= Exercise details =
Quote the passage on early local variable release below in full, word for word.

= Document segment =
Early Local Variable Release: What and Why

The main entry point of this new "feature" is RSP-30050.
This entry describes the new behavior of the compiler. If you don't have access to the Quality portal, here are the highlights.

Since years, if a function returned an interface instance, then this instance would remain active until the end of the current function, and the compiler generated an eventual := nil statement at its final end;.
It is a very common way of automatic memory management in Delphi code. A lot of API return an interface instance, which would manage automatically its lifetime using proper reference counting. No need of try ... finally Free block, because the compiler will generate it for you.

The fact that the hidden local variable was only released at the function ending was used sometimes, e.g. to create "auto-free" class features, or change the mouse pointer on screen during a process.

= Stored data =
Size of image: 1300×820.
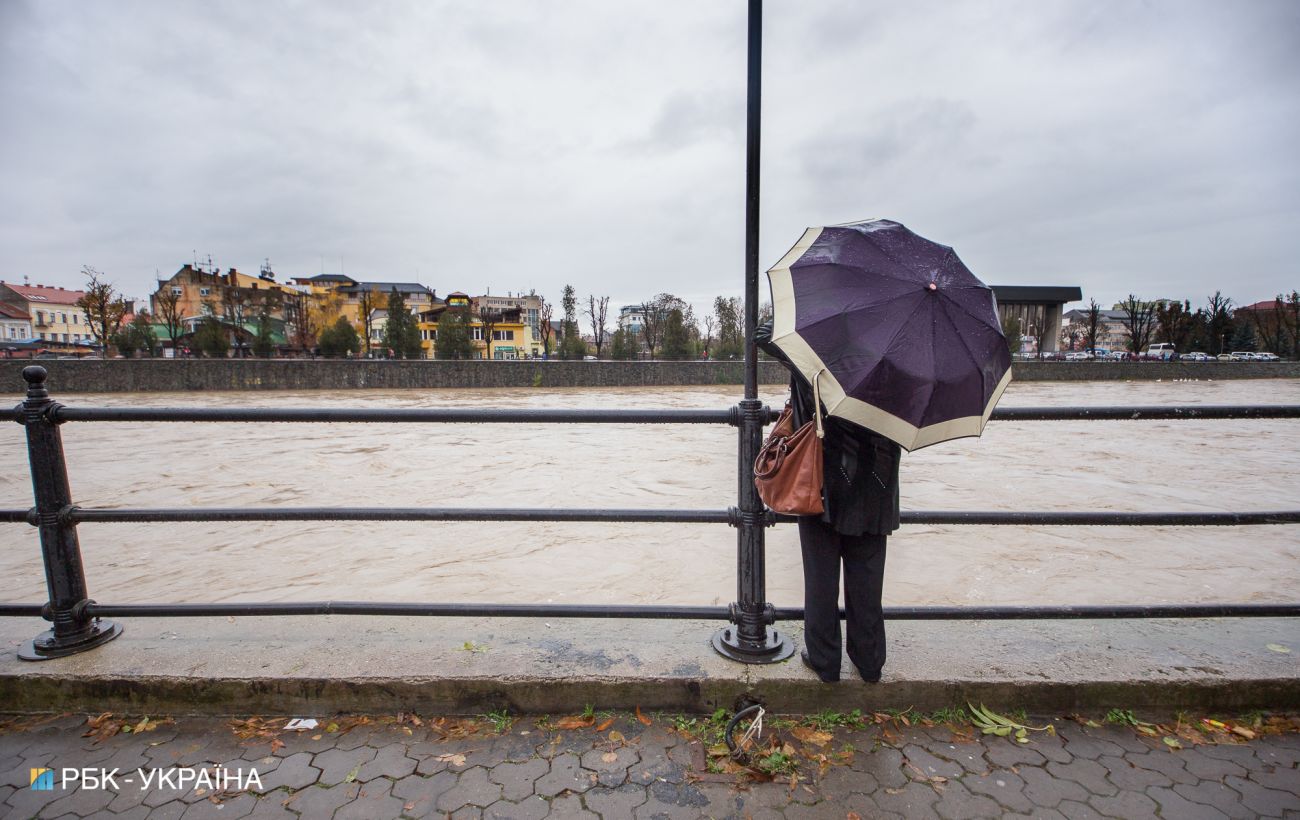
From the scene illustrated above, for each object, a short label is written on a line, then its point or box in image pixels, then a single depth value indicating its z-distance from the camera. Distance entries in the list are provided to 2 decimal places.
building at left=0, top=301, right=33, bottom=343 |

= Answer for the task =
Early Local Variable Release: What and Why

The main entry point of this new "feature" is RSP-30050.
This entry describes the new behavior of the compiler. If you don't have access to the Quality portal, here are the highlights.

Since years, if a function returned an interface instance, then this instance would remain active until the end of the current function, and the compiler generated an eventual := nil statement at its final end;.
It is a very common way of automatic memory management in Delphi code. A lot of API return an interface instance, which would manage automatically its lifetime using proper reference counting. No need of try ... finally Free block, because the compiler will generate it for you.

The fact that the hidden local variable was only released at the function ending was used sometimes, e.g. to create "auto-free" class features, or change the mouse pointer on screen during a process.